- **Task inputs**:
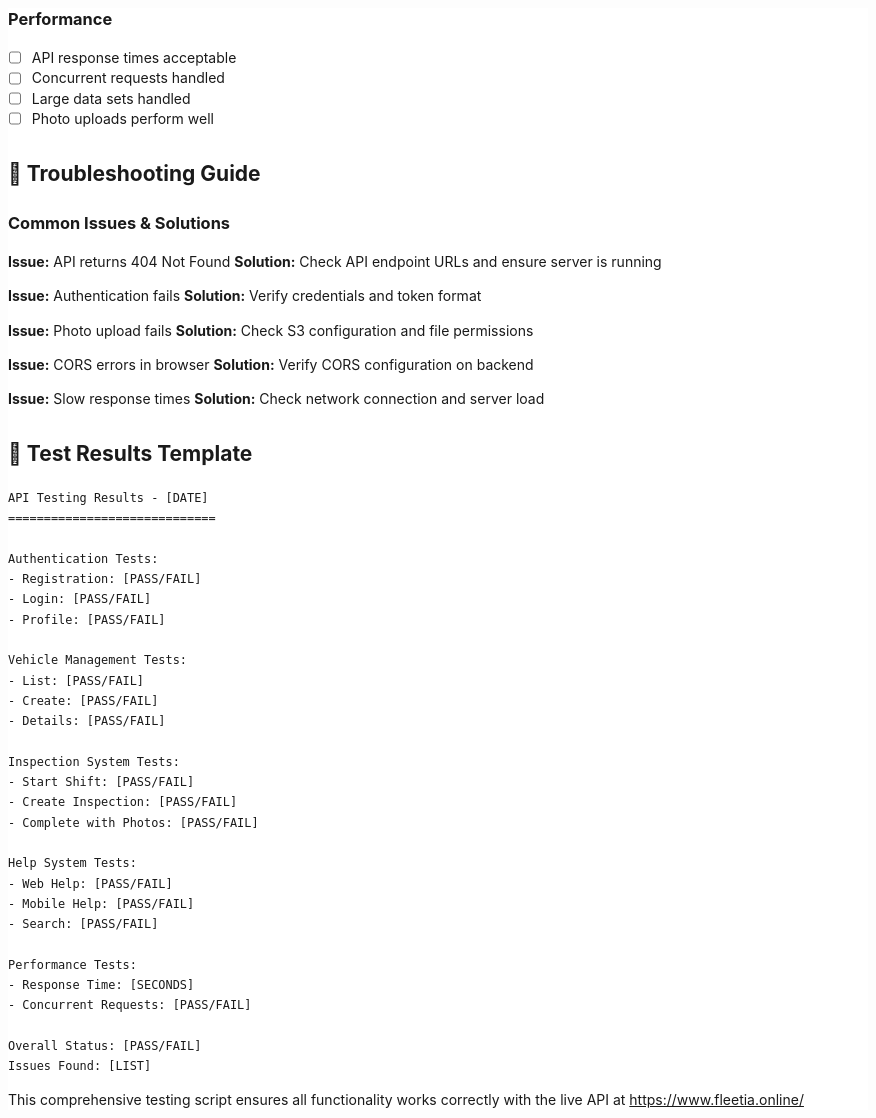 ### Performance
- [ ] API response times acceptable
- [ ] Concurrent requests handled
- [ ] Large data sets handled
- [ ] Photo uploads perform well

## 🚨 Troubleshooting Guide

### Common Issues & Solutions

**Issue:** API returns 404 Not Found
**Solution:** Check API endpoint URLs and ensure server is running

**Issue:** Authentication fails
**Solution:** Verify credentials and token format

**Issue:** Photo upload fails
**Solution:** Check S3 configuration and file permissions

**Issue:** CORS errors in browser
**Solution:** Verify CORS configuration on backend

**Issue:** Slow response times
**Solution:** Check network connection and server load

## 📝 Test Results Template

```
API Testing Results - [DATE]
=============================

Authentication Tests:
- Registration: [PASS/FAIL]
- Login: [PASS/FAIL]
- Profile: [PASS/FAIL]

Vehicle Management Tests:
- List: [PASS/FAIL]
- Create: [PASS/FAIL]
- Details: [PASS/FAIL]

Inspection System Tests:
- Start Shift: [PASS/FAIL]
- Create Inspection: [PASS/FAIL]
- Complete with Photos: [PASS/FAIL]

Help System Tests:
- Web Help: [PASS/FAIL]
- Mobile Help: [PASS/FAIL]
- Search: [PASS/FAIL]

Performance Tests:
- Response Time: [SECONDS]
- Concurrent Requests: [PASS/FAIL]

Overall Status: [PASS/FAIL]
Issues Found: [LIST]
```

This comprehensive testing script ensures all functionality works correctly with the live API at https://www.fleetia.online/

- **What you are asked to do**:
Once the pictures are set aside, copy the remaining text of every entry exactly.

- **Written answer**:
 ### Performance
- [ ] API response times acceptable
- [ ] Concurrent requests handled
- [ ] Large data sets handled
- [ ] Photo uploads perform well

## 🚨 Troubleshooting Guide

### Common Issues & Solutions

**Issue:** API returns 404 Not Found
**Solution:** Check API endpoint URLs and ensure server is running

**Issue:** Authentication fails
**Solution:** Verify credentials and token format

**Issue:** Photo upload fails
**Solution:** Check S3 configuration and file permissions

**Issue:** CORS errors in browser
**Solution:** Verify CORS configuration on backend

**Issue:** Slow response times
**Solution:** Check network connection and server load

## 📝 Test Results Template

```
API Testing Results - [DATE]
=============================

Authentication Tests:
- Registration: [PASS/FAIL]
- Login: [PASS/FAIL]
- Profile: [PASS/FAIL]

Vehicle Management Tests:
- List: [PASS/FAIL]
- Create: [PASS/FAIL]
- Details: [PASS/FAIL]

Inspection System Tests:
- Start Shift: [PASS/FAIL]
- Create Inspection: [PASS/FAIL]
- Complete with Photos: [PASS/FAIL]

Help System Tests:
- Web Help: [PASS/FAIL]
- Mobile Help: [PASS/FAIL]
- Search: [PASS/FAIL]

Performance Tests:
- Response Time: [SECONDS]
- Concurrent Requests: [PASS/FAIL]

Overall Status: [PASS/FAIL]
Issues Found: [LIST]
```

This comprehensive testing script ensures all functionality works correctly with the live API at https://www.fleetia.online/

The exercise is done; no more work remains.